First off, teenagers are going to be the ones to save us with the next Amazon/eBay/Facebook, but more importantly, Nicholas Rubin, the 16-year old of note, is chock full of hope; that's why he developed this app. He believes that information has power that can bring about change. This, of course, should be lauded (and it's kind of the same thought process that any good journalist has to subscribe to), but we've had access to the internet, aka this information (/all the information in the world), for years now. In fact, we're overloaded with information (and even that information can't be trusted because there's really a whole other hidden story behind it, right?).
Right now, in 2014, information is terrifying. Especially so if it validates our preconceived nihilistic assumptions.
Somehow, with every new scandal and with every new pulling back of a curtain, the rallying cry isn't "We're not gonna take it!", it's "We're forced to take this now?"

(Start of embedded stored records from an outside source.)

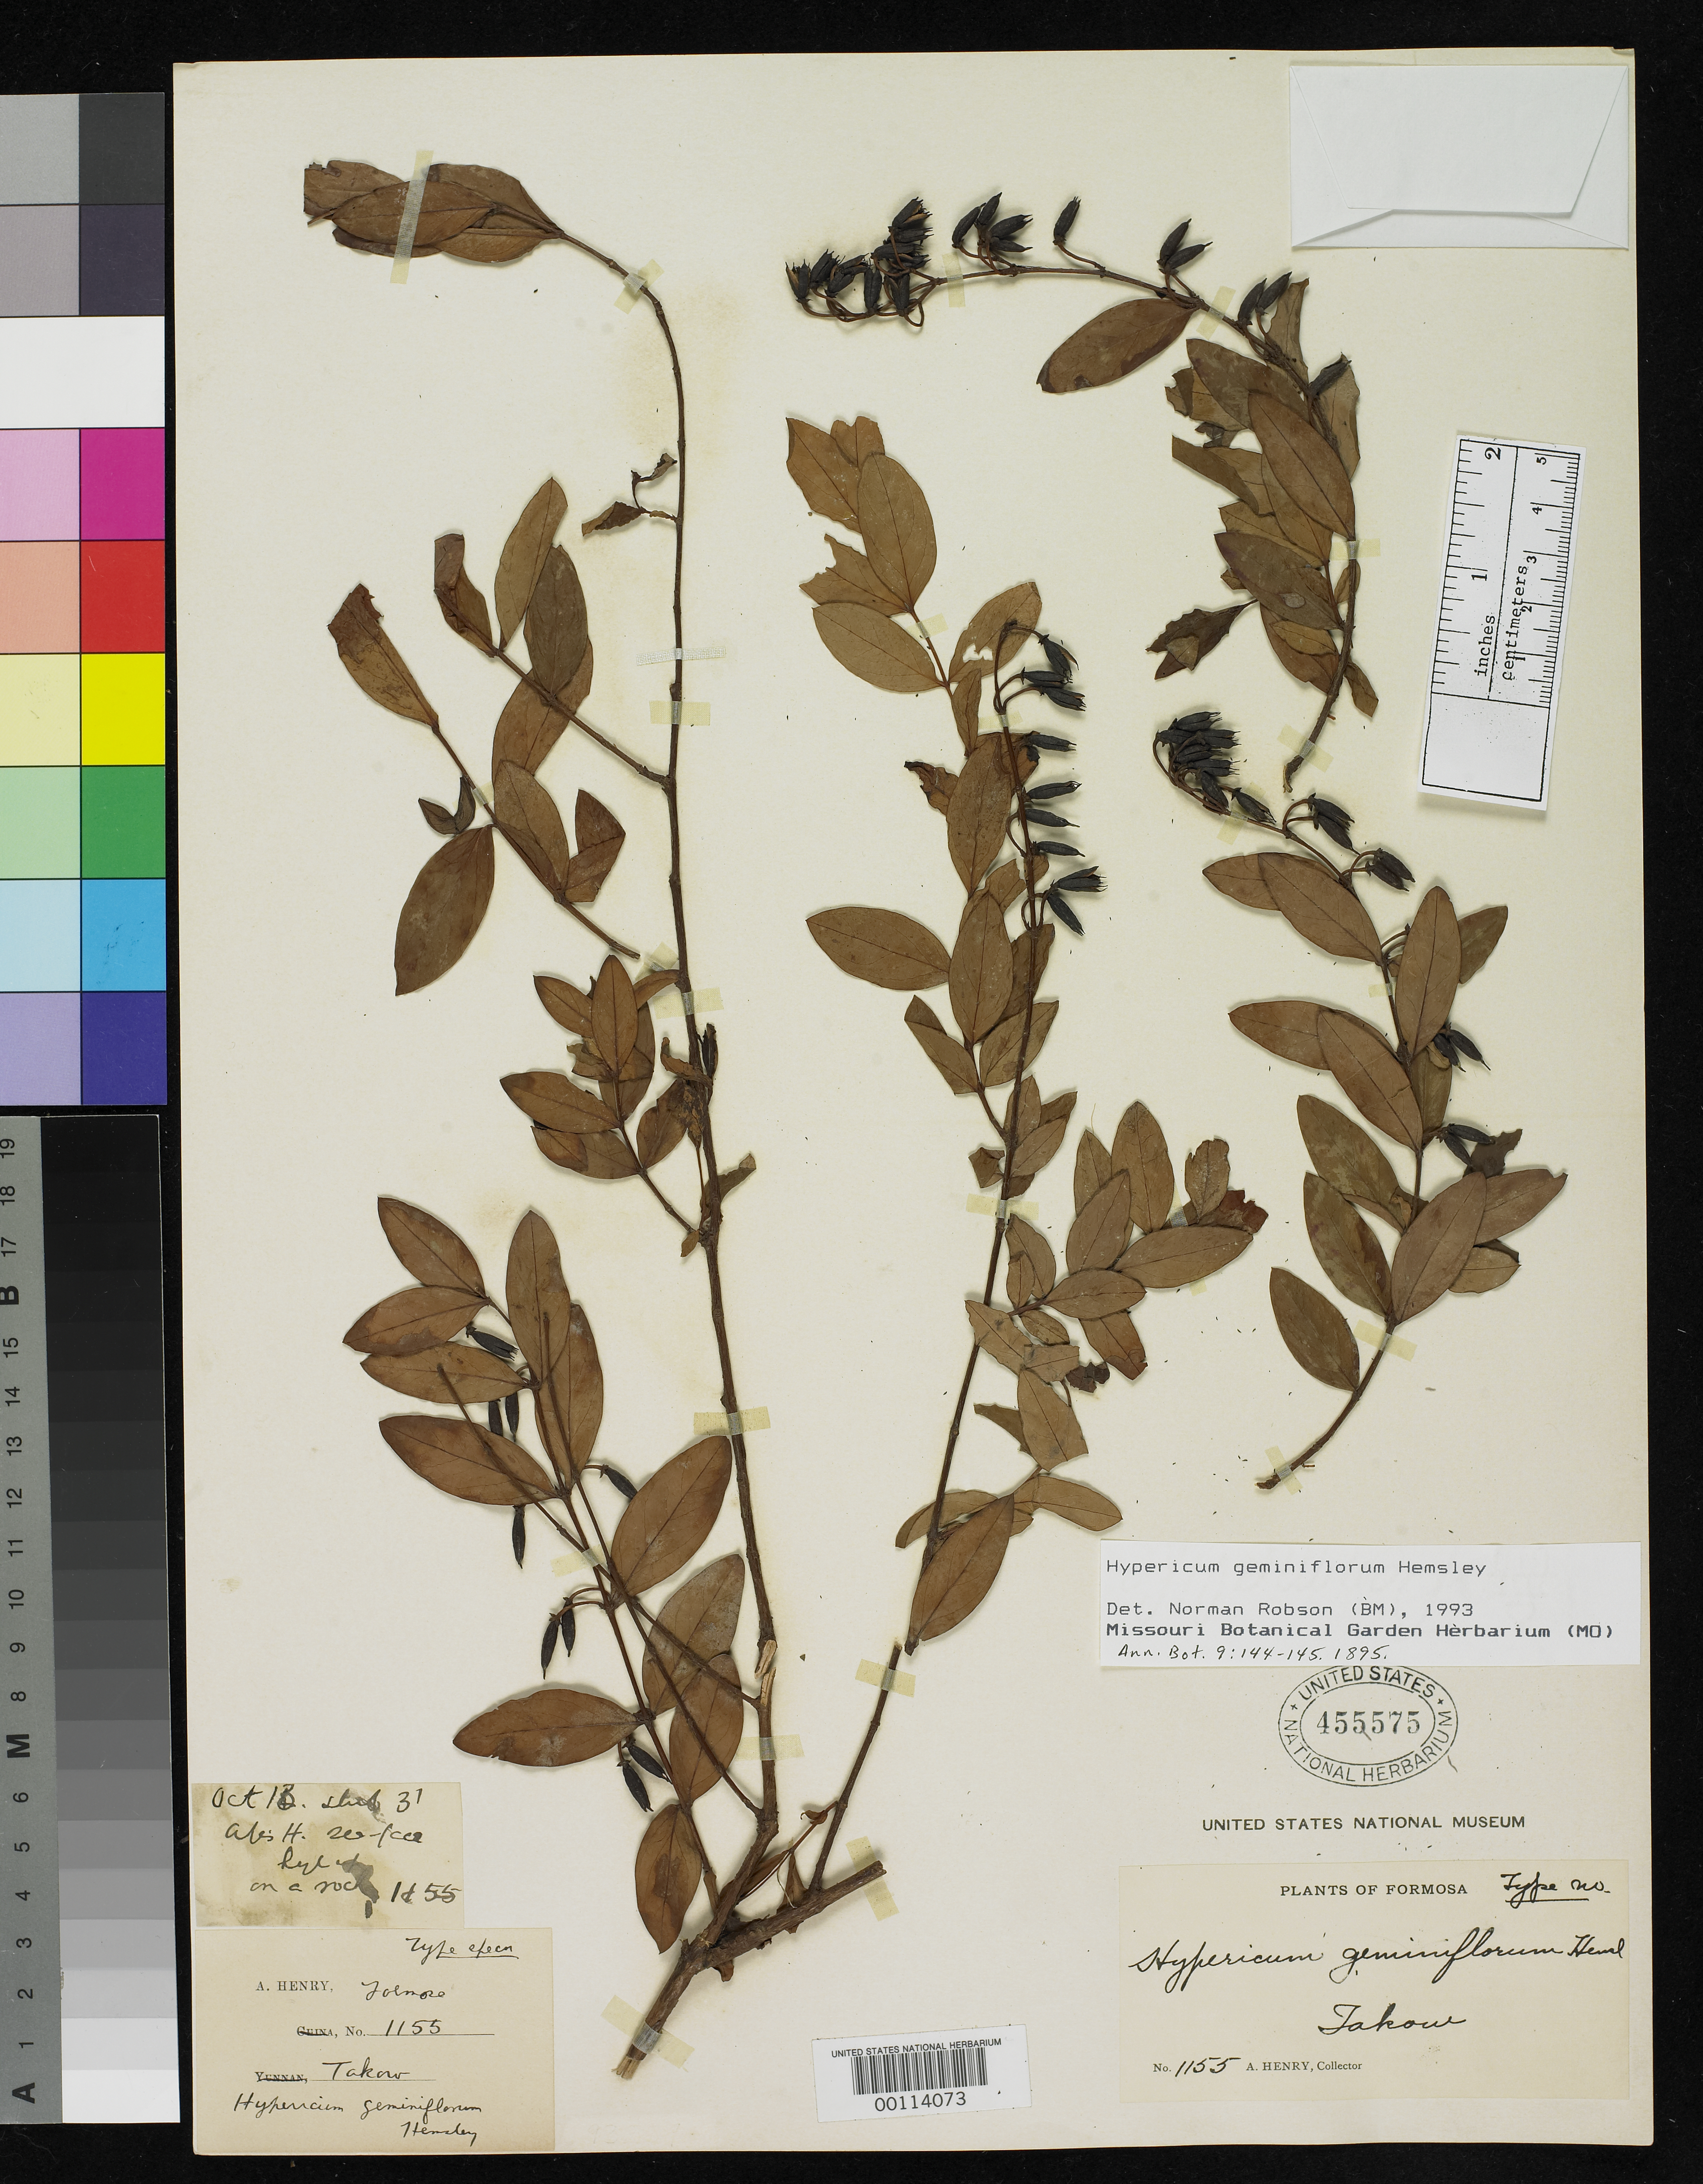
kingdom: Plantae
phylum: Tracheophyta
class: Magnoliopsida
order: Malpighiales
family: Hypericaceae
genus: Hypericum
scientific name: Hypericum geminiflorum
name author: Hemsl.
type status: Type Collection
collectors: A. Henry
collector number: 1155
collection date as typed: Oct 1855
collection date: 1855-10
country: Taiwan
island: Taiwan [Formosa]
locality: Takow.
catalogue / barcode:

We all know something has to give, us or them (whoever "they" really are), but somehow it seems like the numbers and the facts don't matter to us anymore. It's all spin and confusion and apathy.
On the Greenhouse website, Nicholas Rubin has written what we all think but never do anything about:
"...the influence of money on our government isn’t a partisan issue. Whether Democrat or Republican, we should all want a political system that is independent of the influence of big money and not dependent on endless cycles of fundraising from special interests. The United States of America was founded to serve individuals, not big interests or big industries. Yet every year we seem to move farther and farther away from our Founders' vision."
But how do you even know what direction to start swimming when you've drifted so far that you can't see the shore anymore?
Actually, there's probably an app for that.